Il maintenant assez tard dans l’après-midi. Il n’avait pas le courage d’aller perdre ses traces en prenant un métro, et décida de rester dans le parking, qui lui semblait assez sûr comme endroit. Il évalua la longueur de sa course d’évasion, sa vitesse, et la longueur du périmètre que cela donnait aux autorités à fouiller. Il y avait grandement assez d’aire pour qu’on ne le trouvât pas dans cet endroit, même avec beaucoup de renforts. De plus, les agents devraient être discrets, et ne pouvaient pas rendre l’opération trop visible. Ange avait la nuit devant lui sans trop de problème. Au crépuscule, il alla ouvrir une porte de trailer furtivement. Décidément, le gardien ne pointait pas son nez. Ange s’installa une sorte de lit dans la salle de bain de la petite caravane, qu’il ferma à clef. Il ne trouva rien à manger par contre, et dut se résigner, une fois de plus à jeuner dans le noir. Il avait de l’eau, au moins, par le lavabo de la cuisine. Et cela lui suffit.

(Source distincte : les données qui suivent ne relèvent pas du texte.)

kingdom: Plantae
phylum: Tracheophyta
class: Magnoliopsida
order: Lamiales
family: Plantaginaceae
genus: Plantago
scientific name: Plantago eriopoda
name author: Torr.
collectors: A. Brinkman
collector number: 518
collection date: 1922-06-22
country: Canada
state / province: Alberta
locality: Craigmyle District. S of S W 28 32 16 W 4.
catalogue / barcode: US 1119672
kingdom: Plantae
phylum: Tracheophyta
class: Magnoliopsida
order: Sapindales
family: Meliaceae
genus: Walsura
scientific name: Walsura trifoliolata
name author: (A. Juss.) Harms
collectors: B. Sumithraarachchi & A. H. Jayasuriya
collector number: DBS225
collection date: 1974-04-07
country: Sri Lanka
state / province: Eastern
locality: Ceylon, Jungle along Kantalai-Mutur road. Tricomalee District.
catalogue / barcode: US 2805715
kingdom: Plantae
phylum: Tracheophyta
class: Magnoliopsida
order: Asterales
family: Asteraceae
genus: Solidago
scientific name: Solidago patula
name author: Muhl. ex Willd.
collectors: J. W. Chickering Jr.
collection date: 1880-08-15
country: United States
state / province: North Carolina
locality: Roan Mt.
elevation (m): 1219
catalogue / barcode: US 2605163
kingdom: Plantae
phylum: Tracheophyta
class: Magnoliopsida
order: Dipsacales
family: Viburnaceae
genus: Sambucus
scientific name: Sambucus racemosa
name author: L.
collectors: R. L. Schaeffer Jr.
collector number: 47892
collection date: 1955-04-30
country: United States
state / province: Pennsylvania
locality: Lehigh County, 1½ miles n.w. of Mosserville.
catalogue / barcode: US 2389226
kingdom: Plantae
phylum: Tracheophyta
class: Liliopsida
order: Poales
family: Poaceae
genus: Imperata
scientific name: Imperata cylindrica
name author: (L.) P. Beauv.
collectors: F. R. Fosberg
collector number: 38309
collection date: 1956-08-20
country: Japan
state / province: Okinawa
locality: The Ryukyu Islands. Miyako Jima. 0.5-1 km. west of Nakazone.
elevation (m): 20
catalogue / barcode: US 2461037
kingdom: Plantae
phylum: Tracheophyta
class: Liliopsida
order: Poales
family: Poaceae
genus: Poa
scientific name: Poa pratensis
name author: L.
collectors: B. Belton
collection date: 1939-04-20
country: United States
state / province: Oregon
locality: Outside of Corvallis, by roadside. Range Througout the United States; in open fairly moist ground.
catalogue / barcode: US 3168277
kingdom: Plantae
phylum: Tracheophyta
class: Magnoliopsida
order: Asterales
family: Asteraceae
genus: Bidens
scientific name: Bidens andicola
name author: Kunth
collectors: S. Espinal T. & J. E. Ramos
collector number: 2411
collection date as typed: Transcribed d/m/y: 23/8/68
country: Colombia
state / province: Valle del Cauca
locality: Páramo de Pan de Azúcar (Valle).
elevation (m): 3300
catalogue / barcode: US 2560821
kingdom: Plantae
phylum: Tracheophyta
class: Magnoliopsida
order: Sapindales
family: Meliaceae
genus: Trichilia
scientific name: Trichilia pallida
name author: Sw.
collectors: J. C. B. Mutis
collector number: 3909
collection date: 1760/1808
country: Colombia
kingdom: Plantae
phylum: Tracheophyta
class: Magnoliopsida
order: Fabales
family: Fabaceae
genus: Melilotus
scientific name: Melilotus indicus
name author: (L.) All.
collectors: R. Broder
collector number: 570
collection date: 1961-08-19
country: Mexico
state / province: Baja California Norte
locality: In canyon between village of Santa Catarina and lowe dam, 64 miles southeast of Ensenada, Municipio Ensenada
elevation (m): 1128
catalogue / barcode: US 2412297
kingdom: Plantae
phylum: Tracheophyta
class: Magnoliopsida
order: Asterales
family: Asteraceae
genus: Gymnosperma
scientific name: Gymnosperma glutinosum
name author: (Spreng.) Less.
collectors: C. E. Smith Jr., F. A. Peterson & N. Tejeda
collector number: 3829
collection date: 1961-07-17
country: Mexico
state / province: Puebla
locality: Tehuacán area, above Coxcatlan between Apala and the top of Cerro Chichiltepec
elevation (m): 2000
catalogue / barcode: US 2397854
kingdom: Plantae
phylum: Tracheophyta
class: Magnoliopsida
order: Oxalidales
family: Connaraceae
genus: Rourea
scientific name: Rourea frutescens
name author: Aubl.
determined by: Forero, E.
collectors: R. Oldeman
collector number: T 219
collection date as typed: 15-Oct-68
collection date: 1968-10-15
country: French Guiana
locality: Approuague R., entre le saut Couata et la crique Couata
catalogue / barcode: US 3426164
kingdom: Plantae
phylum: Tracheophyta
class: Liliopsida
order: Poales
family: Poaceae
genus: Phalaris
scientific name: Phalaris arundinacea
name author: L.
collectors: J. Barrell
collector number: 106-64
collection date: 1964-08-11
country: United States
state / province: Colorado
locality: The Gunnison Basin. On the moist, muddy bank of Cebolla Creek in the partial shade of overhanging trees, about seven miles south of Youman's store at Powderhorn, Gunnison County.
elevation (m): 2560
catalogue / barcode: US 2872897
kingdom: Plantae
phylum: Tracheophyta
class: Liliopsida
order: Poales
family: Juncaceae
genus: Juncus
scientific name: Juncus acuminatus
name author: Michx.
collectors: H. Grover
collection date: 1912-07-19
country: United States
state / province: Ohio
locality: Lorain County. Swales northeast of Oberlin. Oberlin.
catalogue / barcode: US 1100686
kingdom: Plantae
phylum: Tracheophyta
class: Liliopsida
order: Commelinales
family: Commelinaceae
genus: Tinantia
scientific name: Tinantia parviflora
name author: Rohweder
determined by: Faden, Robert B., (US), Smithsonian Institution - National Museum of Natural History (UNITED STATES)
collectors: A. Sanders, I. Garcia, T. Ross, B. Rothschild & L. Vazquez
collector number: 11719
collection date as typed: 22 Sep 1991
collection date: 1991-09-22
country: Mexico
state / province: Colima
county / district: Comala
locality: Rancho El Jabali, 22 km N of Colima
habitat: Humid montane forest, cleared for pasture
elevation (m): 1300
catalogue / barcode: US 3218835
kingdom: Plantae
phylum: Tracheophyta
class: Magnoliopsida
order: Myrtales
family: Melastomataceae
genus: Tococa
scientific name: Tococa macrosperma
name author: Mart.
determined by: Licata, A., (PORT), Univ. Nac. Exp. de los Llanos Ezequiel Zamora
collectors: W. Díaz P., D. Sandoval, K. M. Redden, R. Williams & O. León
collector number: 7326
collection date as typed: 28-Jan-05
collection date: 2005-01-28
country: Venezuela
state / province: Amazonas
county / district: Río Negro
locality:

Il trouva de nouveau le sommeil, comme un bum de Brooklyn banal, qu’on jetterait le lendemain si on le trouvait. Cette condition ne l’ennuyait pas. Il avait de toute façon l’apparence assez repoussante, et paraître à la rue était toujours une bonne couverture.

Au matin suivant, il repartit dans le quartier, puis fit la manche, afin de se payer un café.

Le ventre réchauffé, il s’engouffra dans un métro, frauda, et changea plusieurs fois de trains, jusqu’à se retrouver à Harlem, où il comptait, une fois déguisé, se mettre en route à pied pour aller du côté de Columbia, et du Upper West Side, afin de cerner les alentours de Louis, et lui mettre le grappin dessus.

Déterminé, il aurait la peau du traître.